# Brine Shrimp miracle



## anasfire23 (Jan 19, 2005)

I had 2 tanks of brine shrimp going, both hatched well but in one tank they all died within a week, I fed them brewers yeast and didn't change the water salinity or anything so was completely baffled as to why they died. I then proceeded to clean out the tank ( doing a quick half-assed job as I know they dont' mind a lil alge) and filled it up again and did the salt etc to try again, only to find my son had thrown my eggs out . So I've just left this tank on my kitchen window sill for the past few days and just then went to feed my fry and noticed in the what I thought was just a tank of brine water about a dozen swimming around in there ! :-O where they came from I have no idea, perhaps my half assed job at cleaning the tank had left some live ones at the bottom or something even though I thought they were all dead.
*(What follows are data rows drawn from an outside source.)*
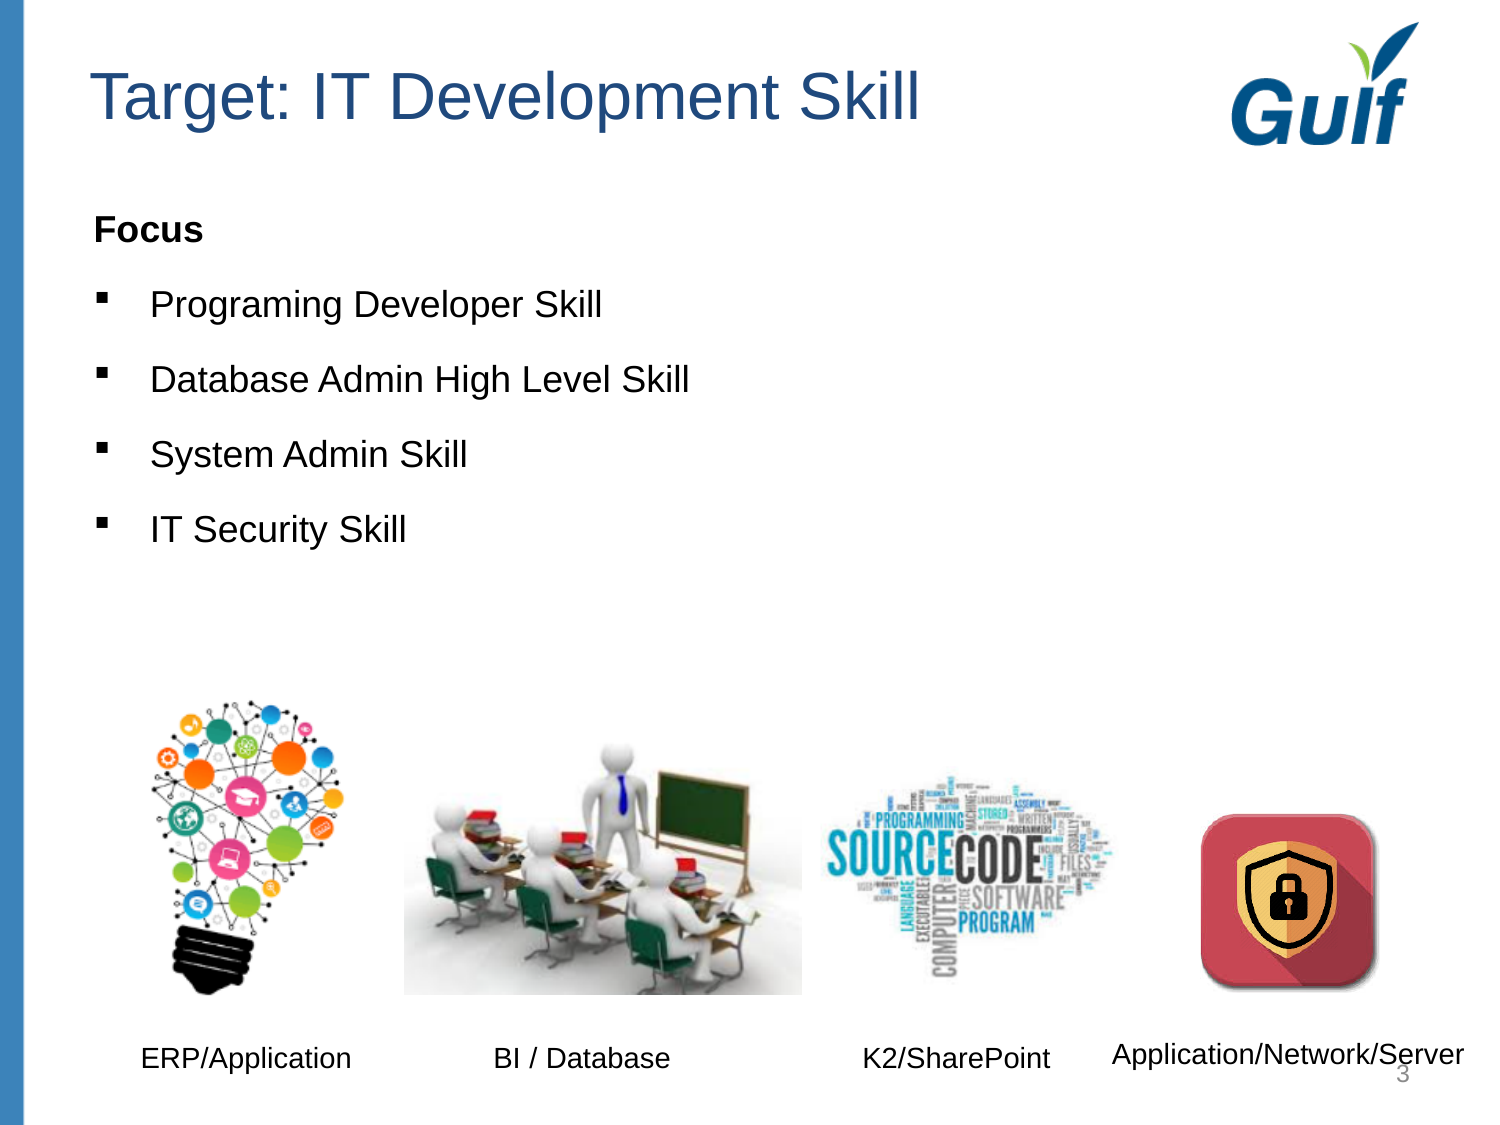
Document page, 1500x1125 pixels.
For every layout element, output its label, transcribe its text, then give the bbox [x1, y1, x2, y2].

text_box BI / Database [478, 1032, 687, 1083]
title Target: IT Development Skill [75, 45, 1425, 173]
slide_number 3 [1074, 1042, 1425, 1103]
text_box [1193, 806, 1380, 993]
picture [0, 0, 1500, 1125]
list Focus Programing Developer Skill Database Admin High Level Skill System Admin Skill IT Security Skill [78, 174, 1451, 644]
text_box ERP/Application [125, 1031, 368, 1082]
text_box K2/SharePoint [847, 1031, 1067, 1082]
text_box Application/Network/Server [1097, 1028, 1480, 1078]
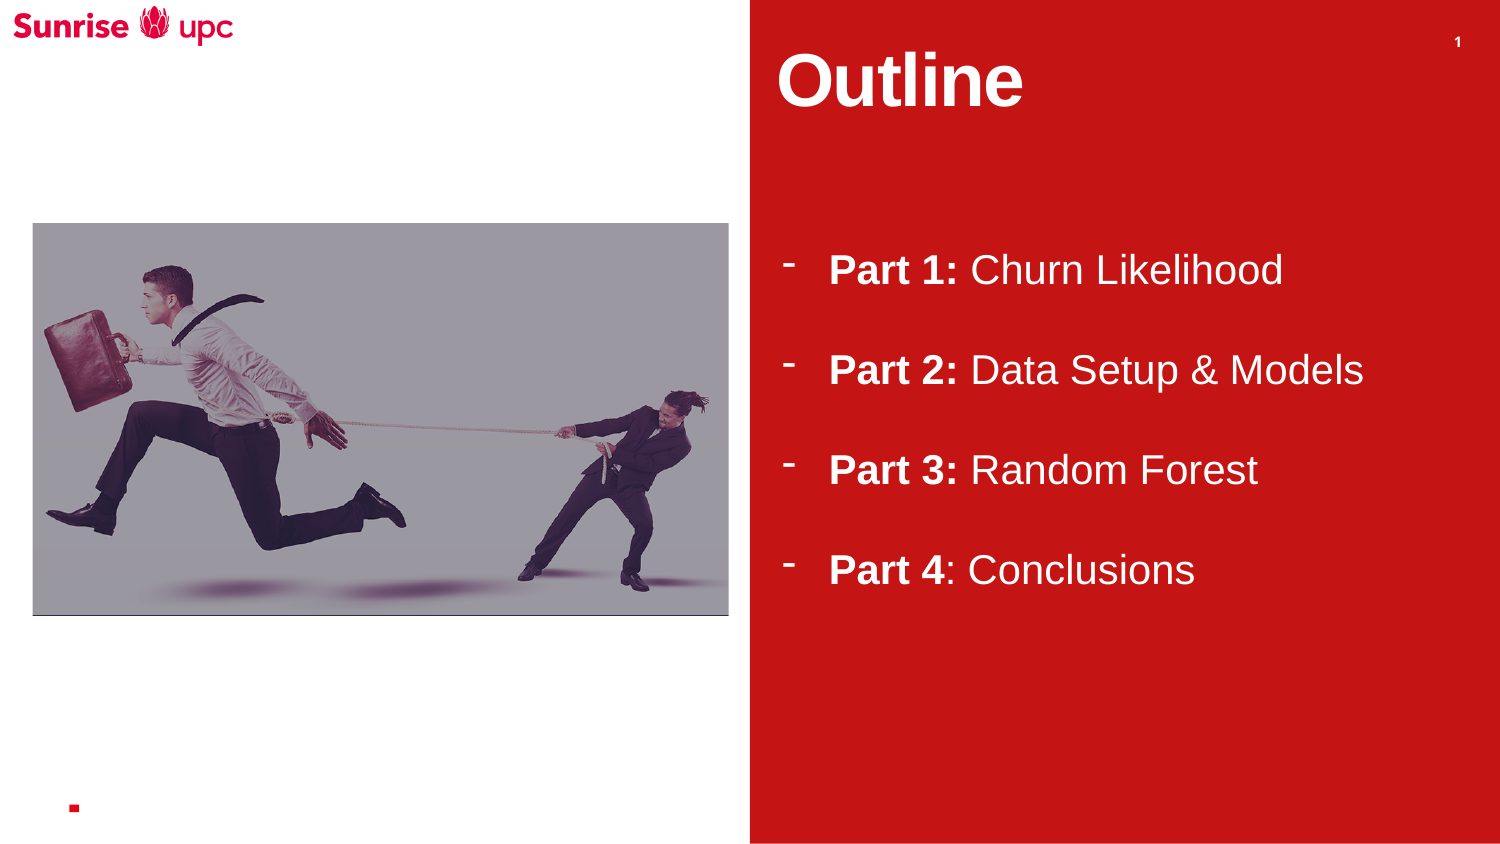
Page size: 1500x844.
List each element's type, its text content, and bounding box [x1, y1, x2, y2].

text_box Part 1: Churn Likelihood Part 2: Data Setup & Models Part 3: Random Forest Part 4: Conclusions [767, 235, 1500, 601]
text_box Outline [746, 0, 1500, 172]
picture [32, 223, 729, 616]
picture [13, 6, 233, 46]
All I know is that I'm going to use this tank to grow some to maturity and collect the eggs for future hatching and spwaning of betta's. Anyone got any suggestions as to what might have happened I'd appreciate it. thanks


----------



## fishfreaks (Jan 19, 2005)

wow, what a suprise!


----------



## resser (Mar 7, 2005)

How do you plan to collect the eggs? I don't know if I ever heard for a good way.


----------



## aaa (Jan 19, 2005)

even 100 brine shrimp produce enough egg for 1 meal for 1 spawn, so better go buy more eggs.


----------



## anasfire23 (Jan 19, 2005)

I found the eggs, my son hadn't thrown them out, he's only 4. He'd hid them in my pantry for a week. They are still good, just got a batch to hatch. I didn't buy the eggs i got to begin with, the dude at my aquaruium shop gave me a fish bag 1/8th full of them. Said I should try them then pay for my next batch. I've still got heaps left so I won't need to buy anymore anytime soon. The tak of 2 week old brine shrimp I have has got a nice lot of alge growing in it, they seem to love it. I was a little concerned when i saw floating growths throughout the tank, but they're all still alive so it must be a gos thing. Anyway. It's cool that the other tank still had some in it regarless orf me cleaning it out. That is pretty cool. Later all


----------